LangGraph is LangChain's successor framework for stateful, multi-actor LLM applications. You model agent logic as a graph: nodes are steps (LLM call, tool call, logic, custom code), edges route based on the current state. Compared to the old chain-style LangChain, it's much better at branching, loops, and multi-agent coordination. It's the most provider-agnostic mature framework.
Old LangChain was built around linear chains. They worked for pipelines but choked on branching logic, loops, and multi-agent handoff. Graph-based lets you express: "after this LLM call, if state.X is Y go to node A, else go to node B." Explicit, testable, loopable. It's more verbose, and that verbosity pays off when your agent logic gets complex.
LangChain accumulated a reputation for over-abstraction: too many layers, too many integrations, hard to debug. LangGraph addresses some of this by making the state machine explicit, but it inherits some of the ecosystem's baggage. Before adopting, ask: "Could I write this in ~200 lines on raw API with a simple loop?" If yes, that's often cleaner.

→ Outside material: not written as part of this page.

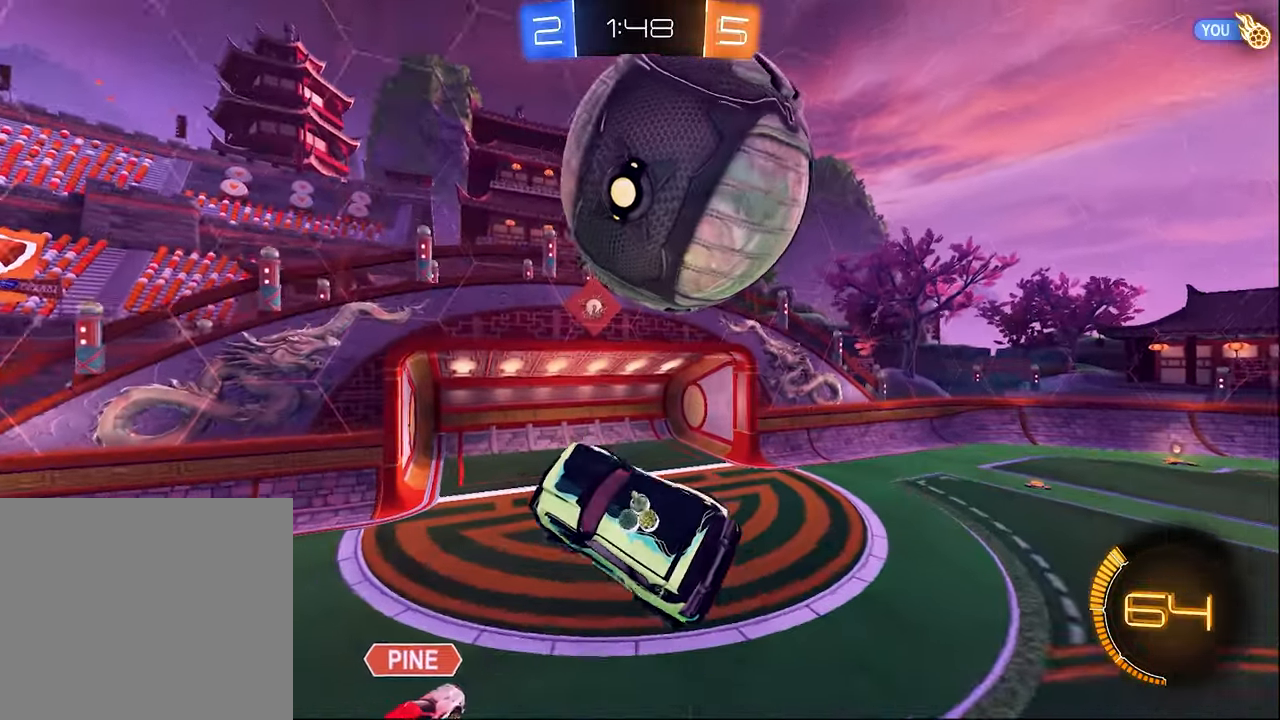
{"buttons": ["B", "L1", "R2"], "left_stick": "down-left", "right_stick": "center", "events": [[17, "left_stick", "down-left"], [217, "L1", "up"], [434, "L1", "down"], [484, "B", "down"], [484, "R2", "down"]]}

A research agent that takes 10 minutes to run, needs to pause for user feedback mid-run, and coordinates three sub-agents fits LangGraph very well. Checkpointing lets the agent pause and resume without re-running 5 minutes of search. The state machine makes the handoffs explicit. The observability via LangSmith shows you the whole trace.
Same agent written on raw API would be more code and harder to debug.
LangGraph's abstraction is overhead. A 50-line loop over the OpenAI or Anthropic tool-use API does the same thing with less surface area. The value of the framework comes in when complexity grows.